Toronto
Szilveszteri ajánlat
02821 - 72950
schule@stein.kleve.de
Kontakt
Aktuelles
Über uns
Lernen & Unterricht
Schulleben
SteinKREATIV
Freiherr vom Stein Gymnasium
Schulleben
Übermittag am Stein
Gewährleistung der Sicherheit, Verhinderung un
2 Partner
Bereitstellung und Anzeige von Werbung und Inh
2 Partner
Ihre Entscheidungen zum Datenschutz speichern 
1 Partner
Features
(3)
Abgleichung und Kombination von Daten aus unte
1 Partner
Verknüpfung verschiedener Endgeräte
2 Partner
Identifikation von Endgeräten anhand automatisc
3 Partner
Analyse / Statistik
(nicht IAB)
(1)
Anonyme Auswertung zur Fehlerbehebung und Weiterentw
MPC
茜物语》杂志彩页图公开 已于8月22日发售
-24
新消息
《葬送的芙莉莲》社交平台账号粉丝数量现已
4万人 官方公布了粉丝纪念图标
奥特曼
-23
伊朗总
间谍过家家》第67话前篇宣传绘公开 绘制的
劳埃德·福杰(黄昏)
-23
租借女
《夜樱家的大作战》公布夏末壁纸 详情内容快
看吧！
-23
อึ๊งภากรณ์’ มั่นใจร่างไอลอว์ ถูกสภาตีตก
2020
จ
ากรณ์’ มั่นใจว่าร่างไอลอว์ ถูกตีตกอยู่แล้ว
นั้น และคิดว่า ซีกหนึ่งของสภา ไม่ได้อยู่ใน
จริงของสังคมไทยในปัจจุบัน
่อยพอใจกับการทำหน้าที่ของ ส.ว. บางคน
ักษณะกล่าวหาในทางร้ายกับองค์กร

----

▶ What to produce
Please return the records above exactly as they are written.

▶ Task output
Toronto
Szilveszteri ajánlat
02821 - 72950
schule@stein.kleve.de
Kontakt
Aktuelles
Über uns
Lernen & Unterricht
Schulleben
SteinKREATIV
Freiherr vom Stein Gymnasium
Schulleben
Übermittag am Stein
Gewährleistung der Sicherheit, Verhinderung un
2 Partner
Bereitstellung und Anzeige von Werbung und Inh
2 Partner
Ihre Entscheidungen zum Datenschutz speichern 
1 Partner
Features
(3)
Abgleichung und Kombination von Daten aus unte
1 Partner
Verknüpfung verschiedener Endgeräte
2 Partner
Identifikation von Endgeräten anhand automatisc
3 Partner
Analyse / Statistik
(nicht IAB)
(1)
Anonyme Auswertung zur Fehlerbehebung und Weiterentw
MPC
茜物语》杂志彩页图公开 已于8月22日发售
-24
新消息
《葬送的芙莉莲》社交平台账号粉丝数量现已
4万人 官方公布了粉丝纪念图标
奥特曼
-23
伊朗总
间谍过家家》第67话前篇宣传绘公开 绘制的
劳埃德·福杰(黄昏)
-23
租借女
《夜樱家的大作战》公布夏末壁纸 详情内容快
看吧！
-23
อึ๊งภากรณ์’ มั่นใจร่างไอลอว์ ถูกสภาตีตก
2020
จ
ากรณ์’ มั่นใจว่าร่างไอลอว์ ถูกตีตกอยู่แล้ว
นั้น และคิดว่า ซีกหนึ่งของสภา ไม่ได้อยู่ใน
จริงของสังคมไทยในปัจจุบัน
่อยพอใจกับการทำหน้าที่ของ ส.ว. บางคน
ักษณะกล่าวหาในทางร้ายกับองค์กร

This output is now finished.